In approximately 1798, Jacob Dittoe, a German-Catholic pioneer, moved to the Ohio wilderness in the area near modern-day Somerset. About seven years, Dittoe began petitioning Bishop Carroll of Baltimore (the only Catholic bishop in the United States at the time) to send priests to his growing Catholic community. In a letter dated Feb. 1, 1808, Dittoe informed the bishop of the locals' needs for the Sacraments, and asked if a Catholic lawyer could validate marriages in the absence of a priest. Apparently, this letter moved the bishop to act. He sent Dominican priest, Father Edward Fenwick from Kentucky to find Dittoe and serve the religious needs of his community.

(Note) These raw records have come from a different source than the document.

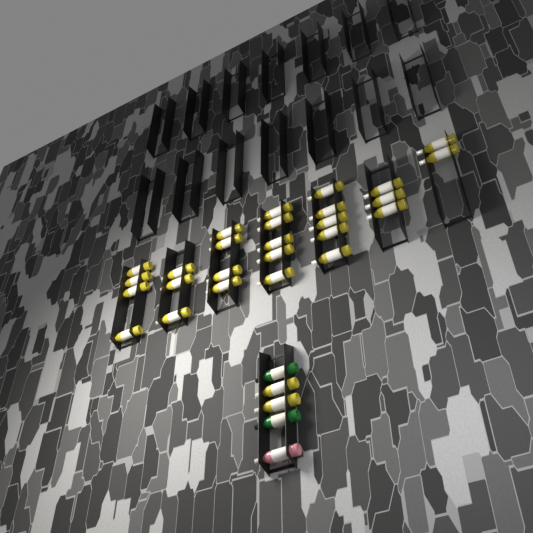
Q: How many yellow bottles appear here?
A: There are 28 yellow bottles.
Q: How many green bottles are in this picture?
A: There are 2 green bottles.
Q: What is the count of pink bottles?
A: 1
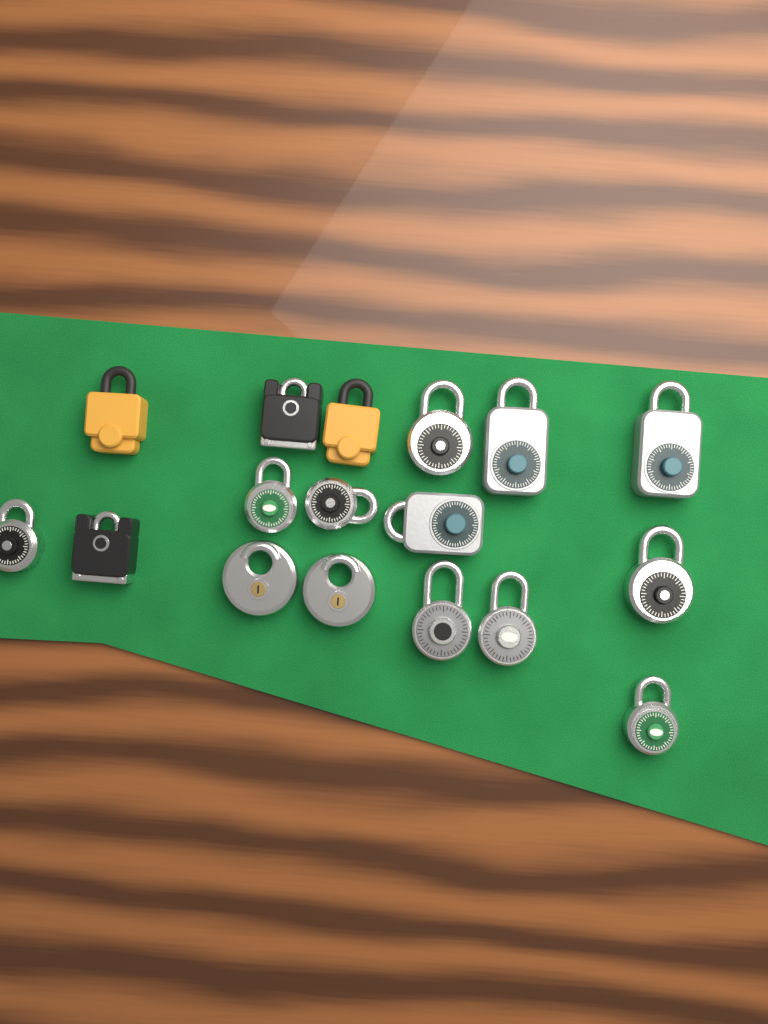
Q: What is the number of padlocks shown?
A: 17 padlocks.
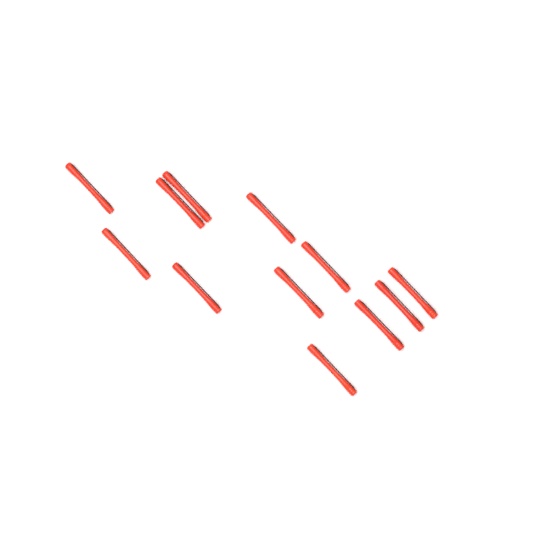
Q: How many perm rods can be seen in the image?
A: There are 12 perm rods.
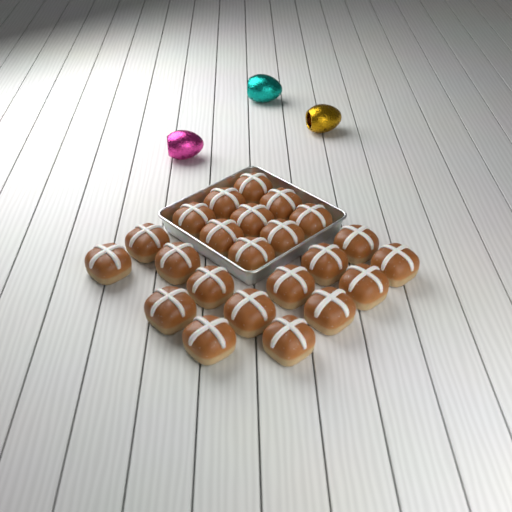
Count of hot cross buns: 23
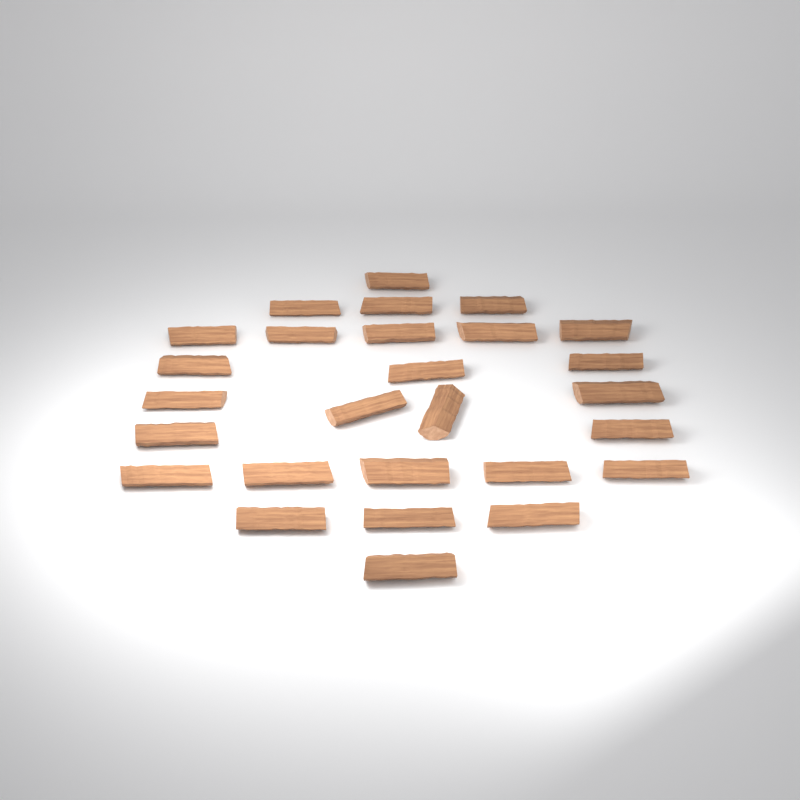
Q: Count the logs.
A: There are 27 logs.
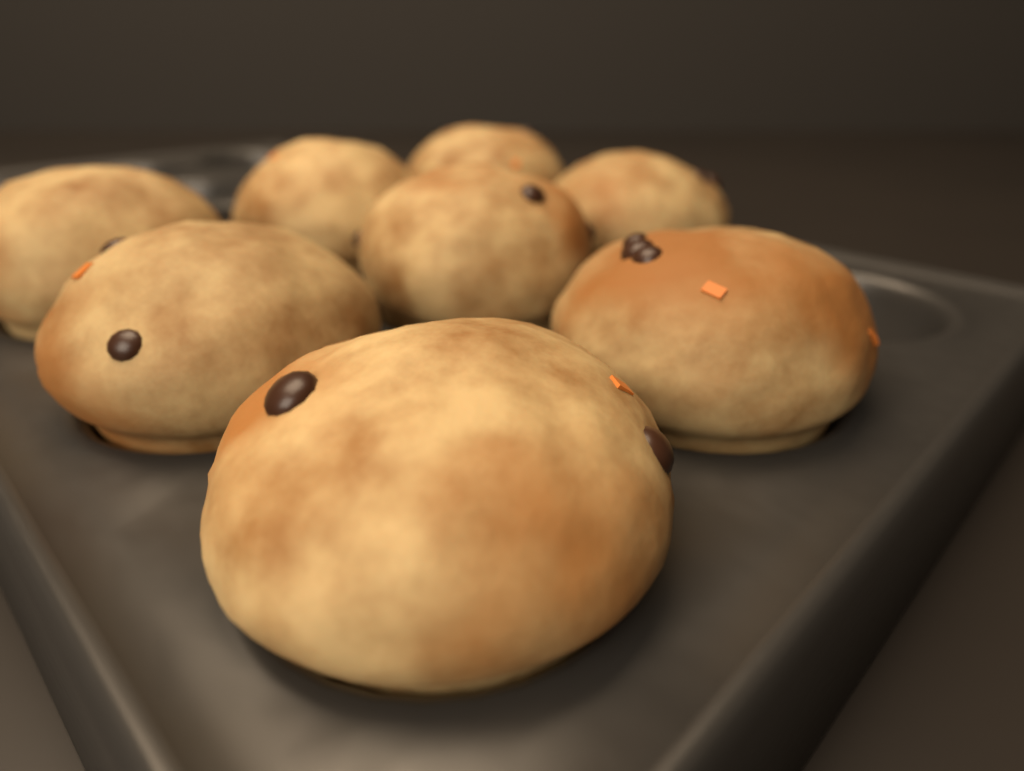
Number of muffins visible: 8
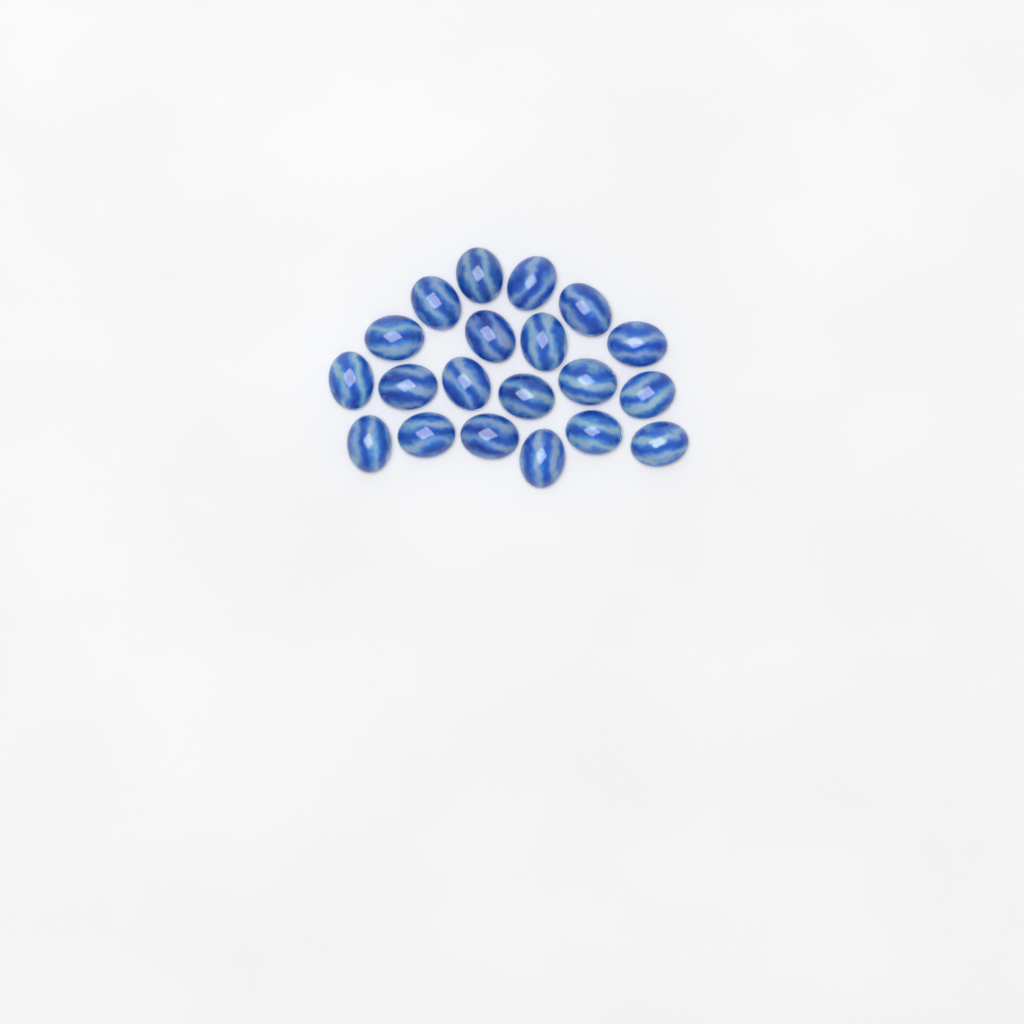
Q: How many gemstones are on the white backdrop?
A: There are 20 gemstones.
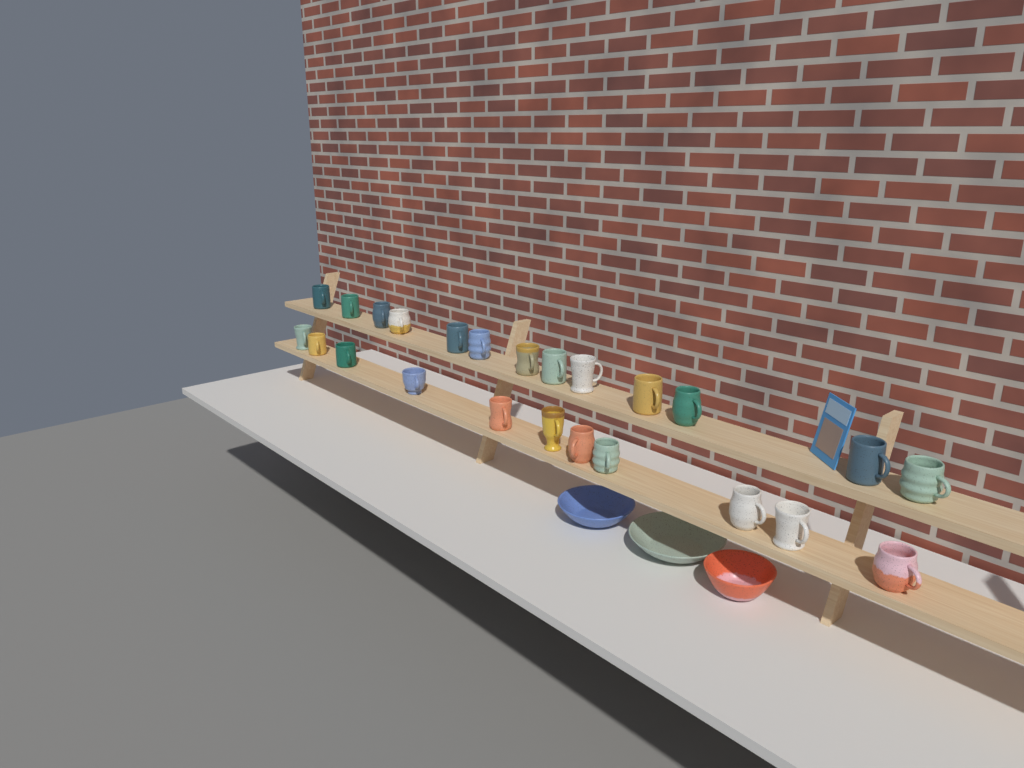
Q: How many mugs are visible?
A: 24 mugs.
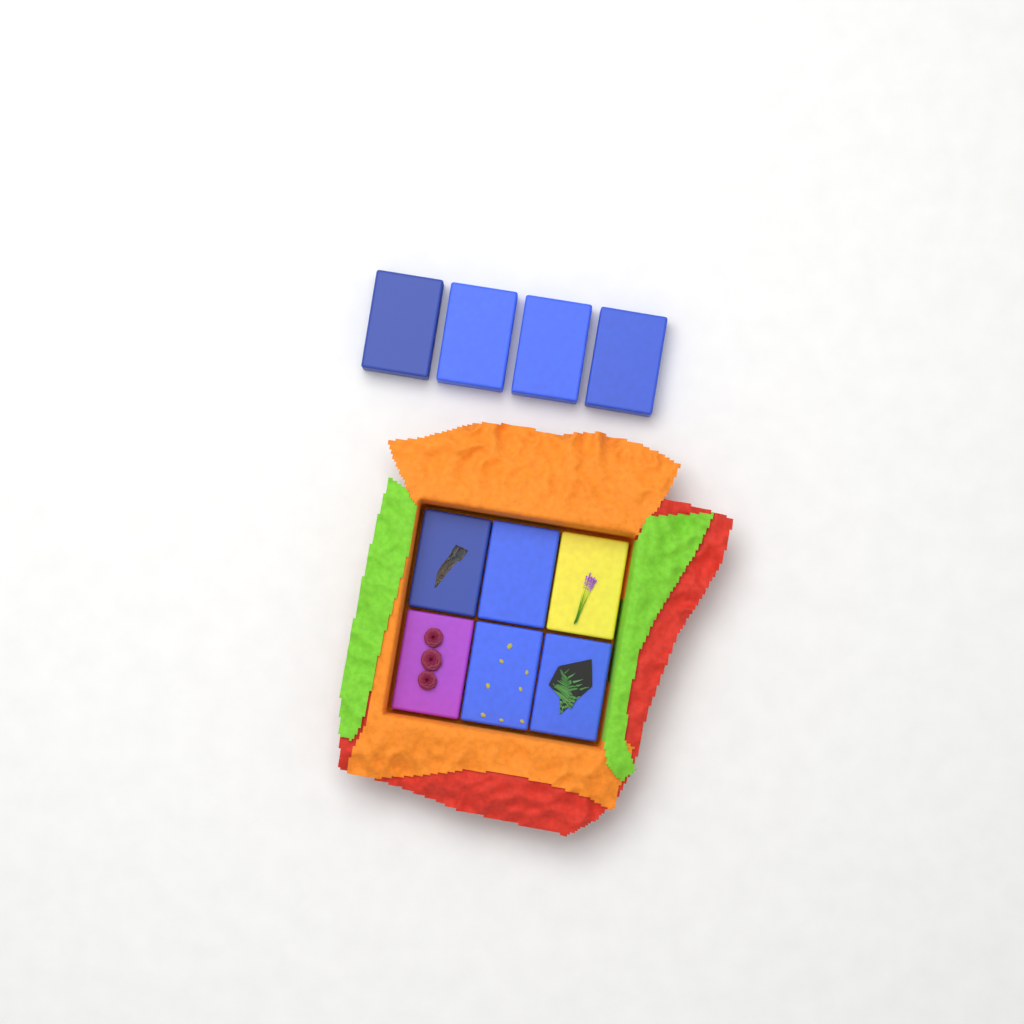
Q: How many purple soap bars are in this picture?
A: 1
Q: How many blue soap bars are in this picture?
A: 8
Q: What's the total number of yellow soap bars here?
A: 1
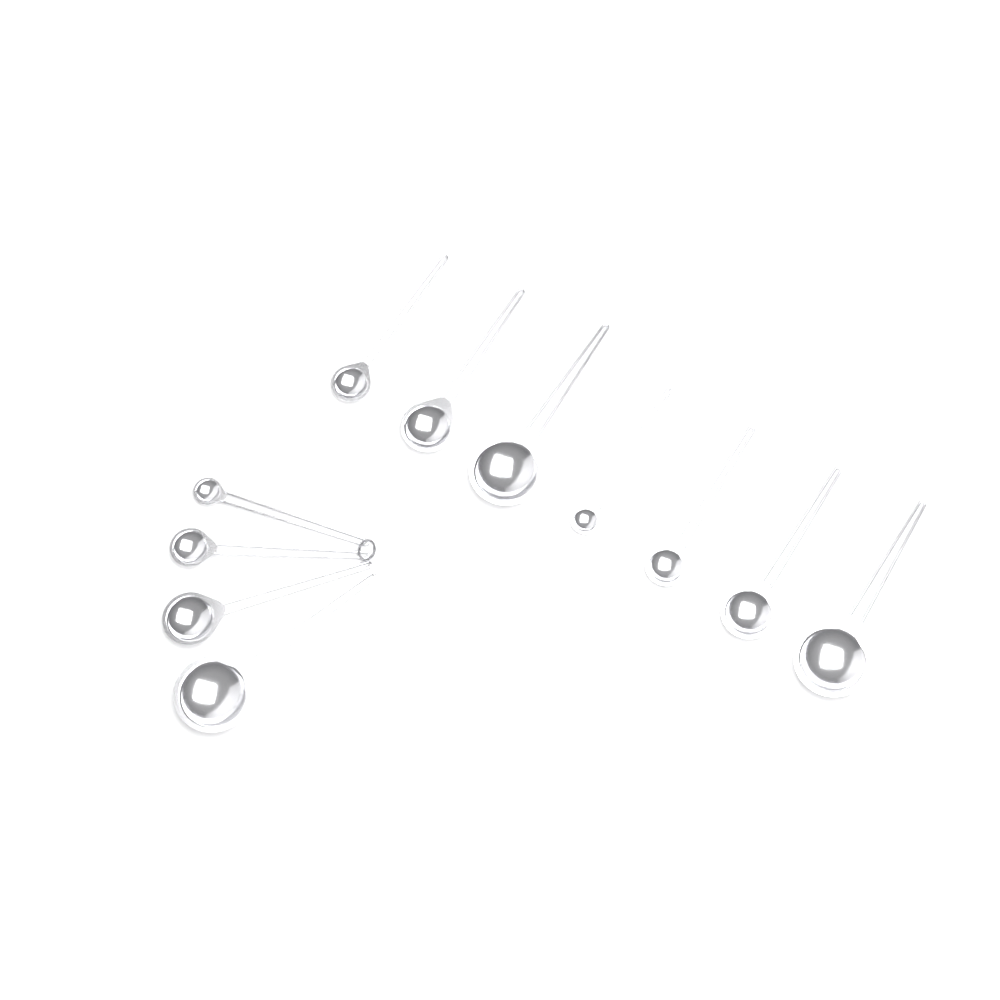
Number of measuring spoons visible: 11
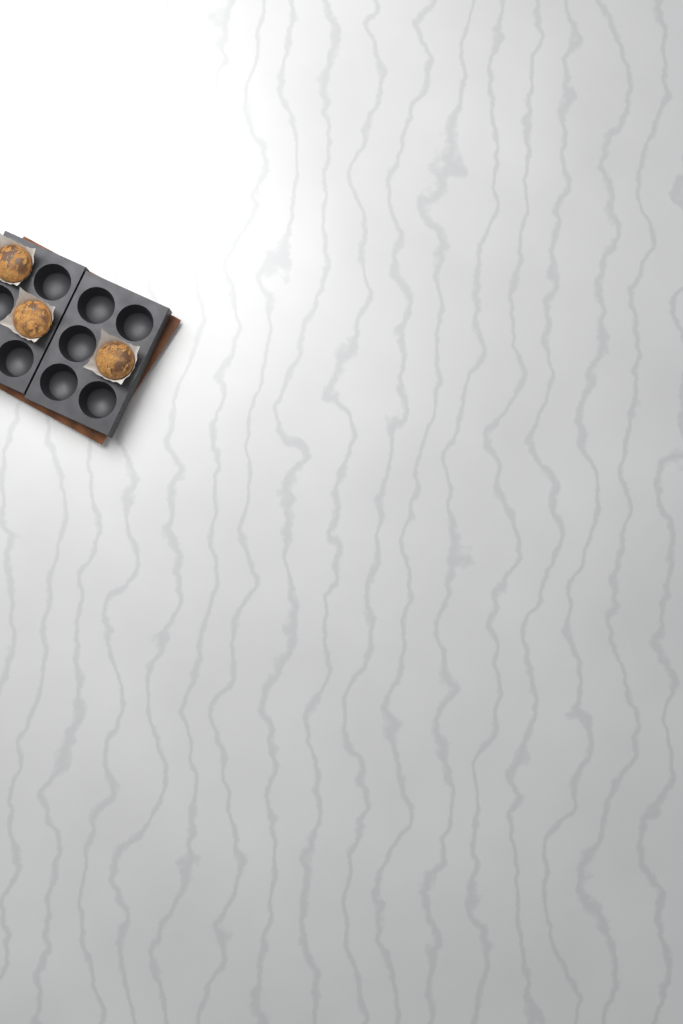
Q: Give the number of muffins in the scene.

Fenwick traveled from Kentucky to Ohio along Zane's Trace, and learned of Dittoe's whereabouts when he reached New Lancaster. Lost on the poorly marked road, Fenwick followed sound of an ax cracking through the wilderness to reach the home of Jacob and Catherine Dittoe in September 1808. From that time forward, Fr. Fenwick attempted annual visits. One notable exception was in 1812 when Bishop Flaget of Bardstown and Father Stephen Badin lodged with the Dittoes en route to Baltimore. Of the occasion, Flaget wrote:
"We went to spend the night with Mr. Dittoe, an excellent Catholic who keeps an inn on the road. This faithful believer has already bought, conjointly with one of his brothers, 320 acres of land for the location of a priest. He has already built a little house on it and cleared ten acres. In three years, he hopes to have thirty acres cleared. I promised him that I would try to send them a priest, at least once a year until Providence would permit me to give them one permanently. I advised Mr. Dittoe to build a house which would be at the same time a house for the priest and a chapel, and he is going to do it. This chapel could also serve as a place where the Catholics might gather together every Sunday, thus serving to draw them closer in the bonds of charity, and reminding them of their duties as Catholics. The Catholics at New Lancaster, or near Mr. Dittoe's, are in sufficient numbers to form a very respectable congregation, and with the taste that the Germans have for music, I am very sure that divine services there would be held with a great deal of beauty and dignity. All the children of Mr. Dittoe are musicians, and at this moment while I am writing they are making a chorus of melody which pleases me very much. God of all goodness, send me priests!"